What do we practice?

by Christiane Baud.

Mindfulness meditation is about learning—or remembering — how to be still.

  • During mindfulness meditation classes, we learn different ways to be still. Any good teacher wants to help each person find the way(s) that will work for them.
  • Different ways work for different people. You probably already know ways that help you be still– other than mindfulness meditation– maybe you practice yoga, breath awareness, recite a favorite word or phrase, walk mindfully, do visualizations, or engage in prayer.
  • Mindfulness meditation offers special types of practices to still the body, the emotions, and the mind. There are practices to
    • train our attention
    • train our ability to feel and recognize emotions,
    • train our ability to notice and observe our thoughts and though patterns,
    • help bring inner resources into our lives.

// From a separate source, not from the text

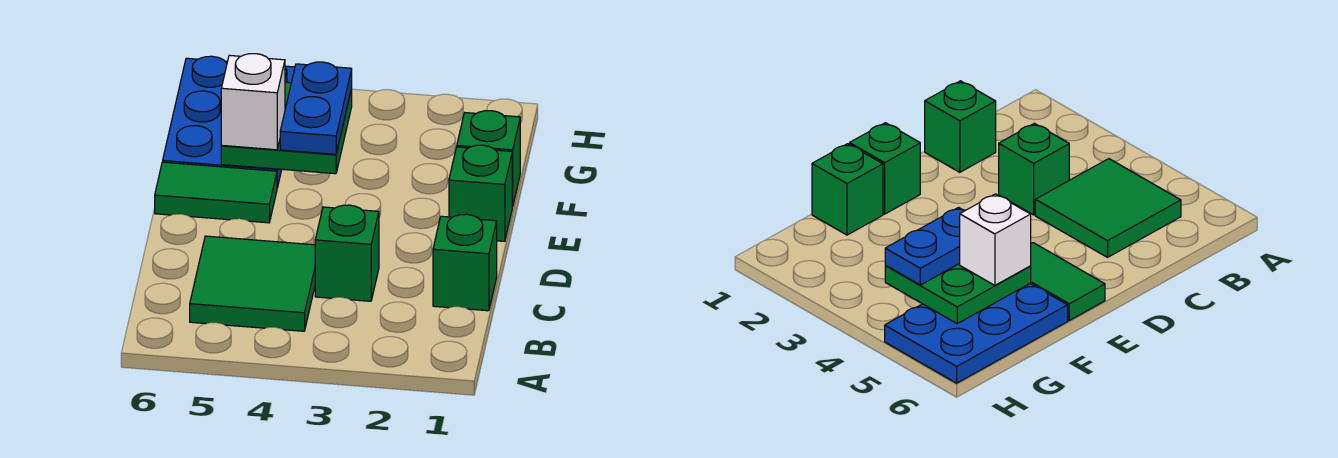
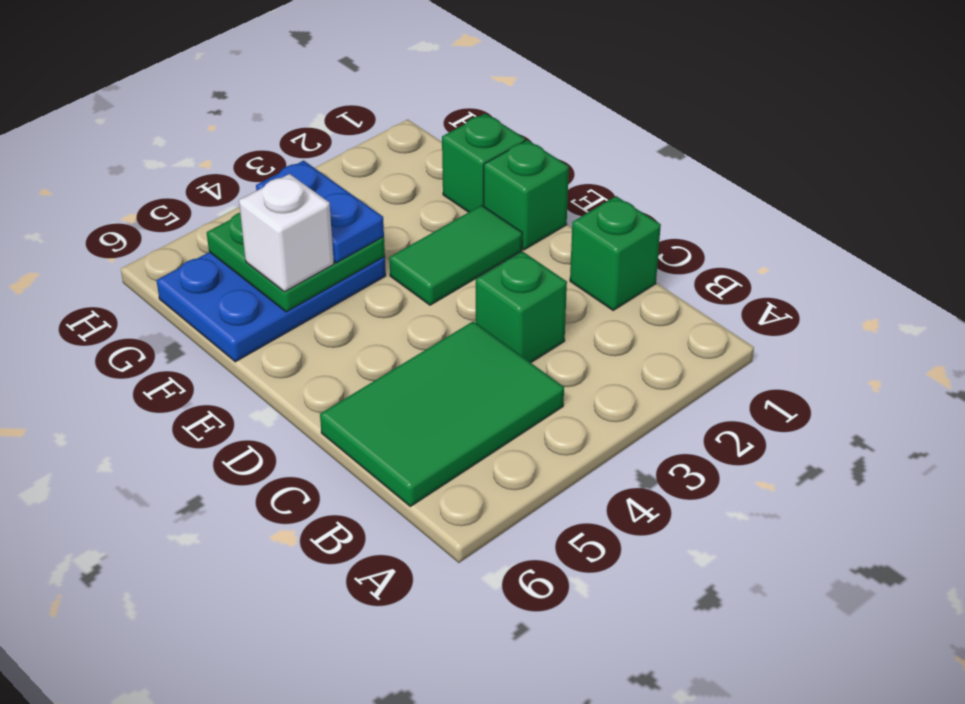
green 2x2 tile [190,236,315,331] -> green 2x3 tile [320,321,564,506]
green 1x2 tile [155,162,277,223] -> green 1x2 tile moved to [389,205,522,305]
blue 2x3 plate [163,56,295,188] -> blue 2x3 plate turned to [157,252,386,362]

Why do we do this practice?

  • With practice, we get to know better all aspects of who we are — physically, emotionally, and mentally.
  • As the body and mind become calmer and clearer, we begin to notice all the ways in which we operate habitually, how much of our life is lived on automatic pilot — physically, emotionally, and mentally.
    • It is often said that the time we spend in formal sitting meditation is like going to “the gym for the mind”. That’s because we engage in a training of the mind, that has the effect of transforming the mind and, as scientists have now documented, transforming the brain itself.
  • As we see ourselves and the world around us more clearly, with less confusion, we also begin to understand better the obstacles that the mind  can create at time.

Is there more to it than just learning to be still?

  • Yes, in addition to stilling the mind and body, we also learn or remember how to open our heart to life as it is.
  • By practicing regularly and keeping an open heart, we transform the ways we see ourselves, others, and the world around us, and we begin to relate in new ways.

Is this religious, or will it conflict with my religion?

  • The practices and philosophy presented here are not religious practices: they are not Christian practices, or Buddhist practices, or Hindu practices.
  • The practices as they are taught here are called secular. They can be used by anyone who wants to use them.
  • It is also understood that each one of us will bring our own religious beliefs and inclinations and we will weave our own beliefs and practices into our meditation practice, because each one of us is one person and cannot separate the various domains of our lives.